Sourire au cimetière

  Les fleuristes ont amassé en rangs serrés des pots de chrysanthèmes. C’est la Toussaint. Orangés, jaunes, pourpres, ces capitules aux couleurs vives nous rappellent aux cimetières, aux tombes, aux larmes qu’on y a versées. Alors on aimerait ne pas en reprendre le chemin, même les bras chargés de fleurs.

  Pourtant, il arrive qu’une visite sur un site funéraire s’impose, inscrite dans le marbre des guides.
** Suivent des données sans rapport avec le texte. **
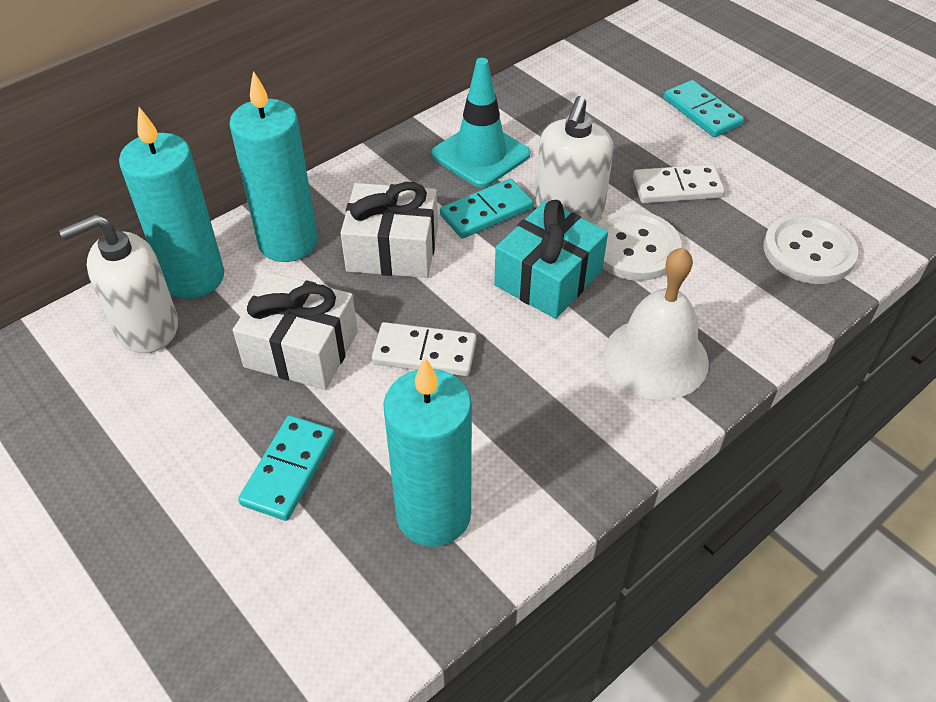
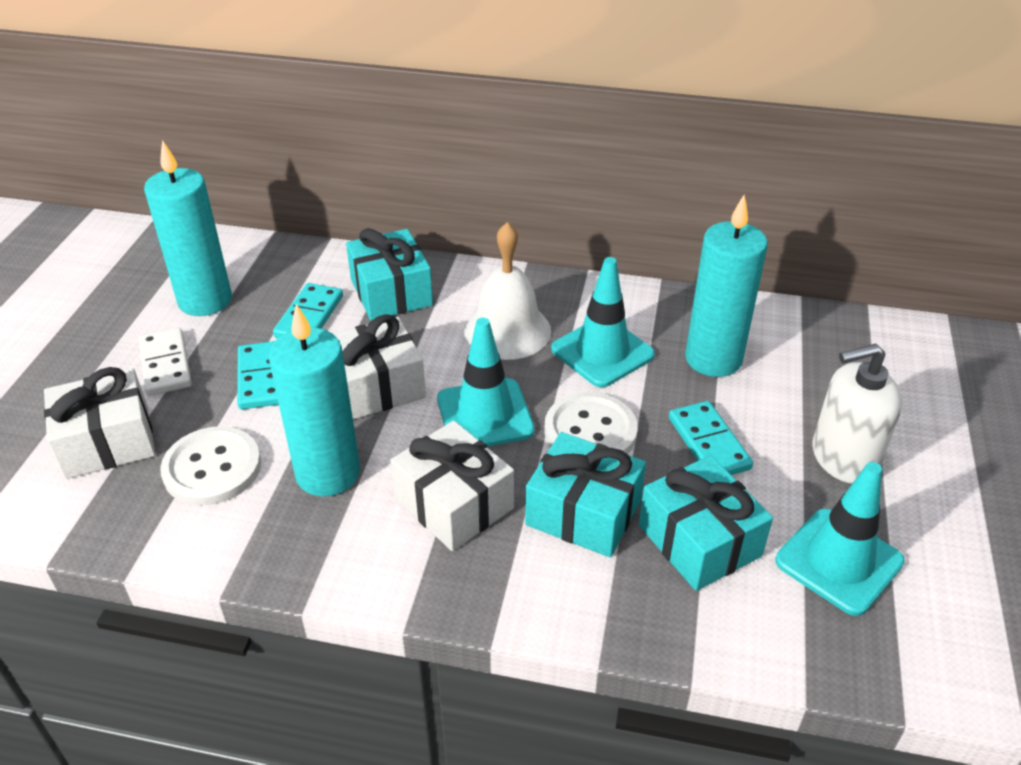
turquoise gift: 1 -> 3
turquoise traffic cone: 1 -> 3
white domino: 2 -> 1
white gift: 2 -> 3
white soap dispenser: 2 -> 1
Ainsi, qui a visité la Haute Egypte, a vu les tombeaux de la vallée des Reines, des Rois, des Nobles et des ouvriers. La nécropole des chats, à Sakkarah. En France, plus modeste et plus récent, il y a le cimetière marin, à Sète, dont les allées sous un ciel bleu d’été offrent une vue magnifique sur la Méditerranée ; sans Brassens mais avec Valéry. Chateaubriand repose, lui aussi, en hauteur, sur une toute petite île de l’Atlantique. Lui rendre visite demande patience et de bonnes jambes. Les flots de touristes guettent la marée basse depuis la cité corsaire pour grimper sur le rocher du dernier voyage. Y monter au plus vite, par défi sportif. En contemplant l’océan, par communion d’esprit. En curieux n’ayant que faire des dernières volontés de l’illustre : n’entendre que la mer et le vent.
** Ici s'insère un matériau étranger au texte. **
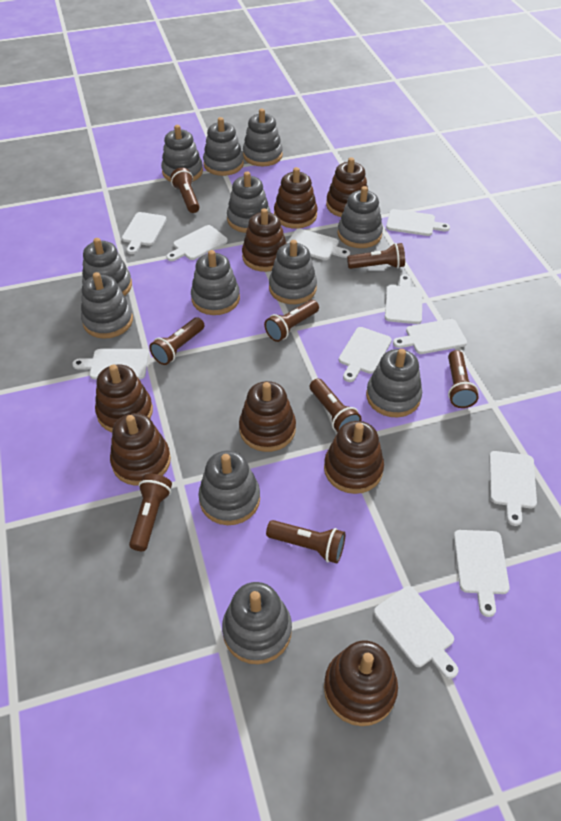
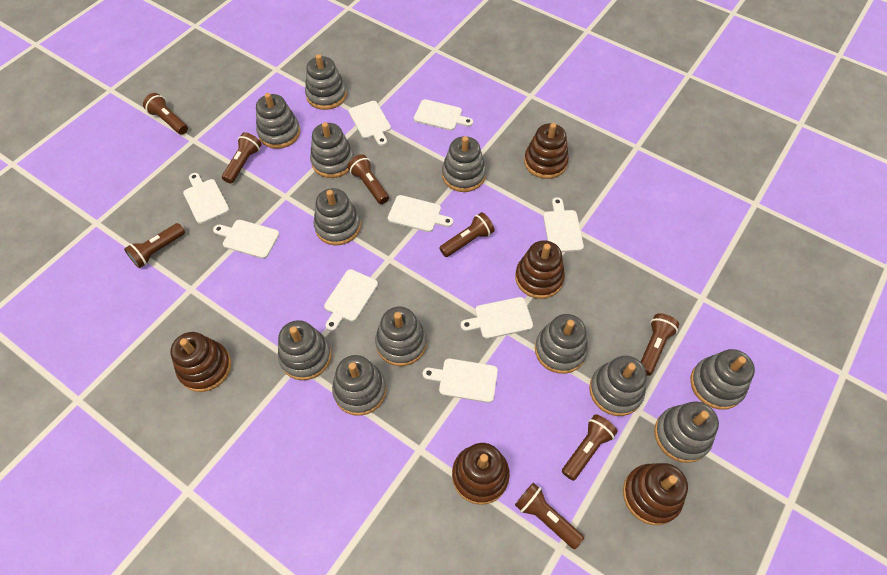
brown stacking toy: 8 -> 5
white cutting board: 11 -> 9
   Retour en ville, à Paris. Loin des pins et des vagues, là où les cimetières sont gris, mornes, toujours en activité. Bien que je n’apprécie pas ces lieux, on me demande, de temps à autre, de guider des étudiants américains dans les méandres du Père-Lachaise. Une corvée ! Mais nous voilà partis en file indienne sur la tombe de Jim Morrison, plus haut celle de Chopin, de Molière, plus loin d’Oscar Wilde, au fond Gertrude Stein… Une litanie de personnalités aux demeures parfois introuvables.

– Je vais vous montrer ma tombe préférée. Venez ! Avancez ! … Qui est-ce ?

 Une procession de regards se met à tourner autour du petit temple gris, en quête d’indices. Mais à chaque saison, de formidables anonymes, y déposent une pomme de terre, que dis-je, des variétés de pommes de terre ! « Merci pour les frites » a inscrit un rigolo sur un tubercule laissé près du frontispice. En juin, à l’heure où fleurissent les pommes de terre, la tombe est embellie de tiges aux pétales mauves et blancs. Au grand homme, les gourmands reconnaissants !

   J’ai découvert cette tombe, par hasard, il y a plusieurs années et je la retrouve toujours, parce qu’elle me fait sourire. Sourire dans un cimetière est un joli pied de nez au crépuscule.

Sourire au cimetière

Une réflexion sur “Sourire au cimetière

  1. Quel sourire de Grand Bé à Wadi el-Molouk (Vallée des Rois) ou Deir el-Medineh (village des artisans) sans oublier merci à M. Parmentier.